4.2.1.4.5. ETRE UN « HOMME »

Cette catégorie "jeune" est une catégorie sociale implicitement marquée par le masculin qui empêche certaines "jeunes femmes", comme nous l'avons vu avec Christine, de trouver dans cette catégorie une catégorie d'identification significative. En revanche pour les "jeunes hommes", cette catégorie "jeune" pourrait se substituer à la catégorie "jeune homme" qu'elle occulte par un processus social bien connu d'universalisation du particulier qui se retrouve dans l'utilisation généralisée du terme "homme" pour définir le genre humain.

Makram ne se définit pas en tant qu'"homme", tout comme Latifa, Nadine, et Christine quoique de façon différente, ne se parlent pas en tant que "femmes". L'intérêt réside donc dans le fait de comprendre et d'expliquer pourquoi ces catégories sociologiques du genre constituées historiquement comme significatives et explicatives de certains phénomènes sociaux ne sont pas réappropriées comme significatives et explicatives de leur parcours d'insertion professionnelle par les individus rencontrés.

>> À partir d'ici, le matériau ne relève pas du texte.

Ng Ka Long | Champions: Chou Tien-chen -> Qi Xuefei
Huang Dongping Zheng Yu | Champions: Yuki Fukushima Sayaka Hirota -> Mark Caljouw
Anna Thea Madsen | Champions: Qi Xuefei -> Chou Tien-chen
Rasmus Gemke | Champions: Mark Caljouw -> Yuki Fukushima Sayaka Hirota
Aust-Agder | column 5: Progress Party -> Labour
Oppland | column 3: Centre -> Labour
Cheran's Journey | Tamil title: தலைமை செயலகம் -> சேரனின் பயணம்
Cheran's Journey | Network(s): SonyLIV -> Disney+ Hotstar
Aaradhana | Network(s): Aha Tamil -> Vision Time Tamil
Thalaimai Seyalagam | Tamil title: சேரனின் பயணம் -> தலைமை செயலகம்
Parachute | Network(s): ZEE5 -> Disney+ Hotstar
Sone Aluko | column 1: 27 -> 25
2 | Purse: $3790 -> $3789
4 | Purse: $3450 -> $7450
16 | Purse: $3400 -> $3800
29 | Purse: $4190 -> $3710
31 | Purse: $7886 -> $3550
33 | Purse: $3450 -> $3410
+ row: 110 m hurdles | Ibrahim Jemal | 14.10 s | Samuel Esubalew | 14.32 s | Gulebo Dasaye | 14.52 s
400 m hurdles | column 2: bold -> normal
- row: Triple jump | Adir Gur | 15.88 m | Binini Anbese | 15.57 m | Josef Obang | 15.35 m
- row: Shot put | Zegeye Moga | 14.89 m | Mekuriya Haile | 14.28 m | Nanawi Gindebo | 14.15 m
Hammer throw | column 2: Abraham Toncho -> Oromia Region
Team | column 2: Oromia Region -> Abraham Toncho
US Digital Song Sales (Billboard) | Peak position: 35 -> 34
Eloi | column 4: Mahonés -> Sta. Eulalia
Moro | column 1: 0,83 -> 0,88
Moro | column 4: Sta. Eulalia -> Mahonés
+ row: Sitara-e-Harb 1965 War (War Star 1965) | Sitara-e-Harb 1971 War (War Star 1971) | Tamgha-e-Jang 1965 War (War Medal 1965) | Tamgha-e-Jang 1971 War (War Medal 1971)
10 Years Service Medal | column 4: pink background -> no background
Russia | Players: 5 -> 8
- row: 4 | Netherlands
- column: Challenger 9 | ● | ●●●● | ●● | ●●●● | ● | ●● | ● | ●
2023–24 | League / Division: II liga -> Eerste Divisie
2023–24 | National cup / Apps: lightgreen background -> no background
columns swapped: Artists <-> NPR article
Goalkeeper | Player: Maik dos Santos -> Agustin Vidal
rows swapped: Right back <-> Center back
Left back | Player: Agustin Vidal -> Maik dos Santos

On peut tenter d'expliquer ce déplacement des catégories explicatives, des catégories de genre vers des catégories de statut - l'âge - ou des catégories culturelles - l'origine - dans les termes d'une bipolarité sexuelle non signifiante.

Si les jeunes hommes se définissent en tant que "jeunes" plutôt qu'en tant qu'"hommes", c'est peut-être parce que leur situation de jeune homme célibataire "en voie d'insertion professionnelle", qu'ils soient objectivement salariés ou demandeurs d'emploi, ne les inscrit pas dans un statut social d'adulte, celui de "mari" ou de "père de famille", capable de définir le statut social de l'"homme" pourvoyeur des ressources familiales, tel qu'il a été historiquement et socialement construit. Mais c'est peut-être aussi parce que ce modèle de l'"homme" garant des ressources familiales se constitue de moins en moins comme modèle signifiant de la construction identitaire masculine et que d'autres catégories plus signifiantes viennent alors se substituer à une catégorie devenue non pertinente.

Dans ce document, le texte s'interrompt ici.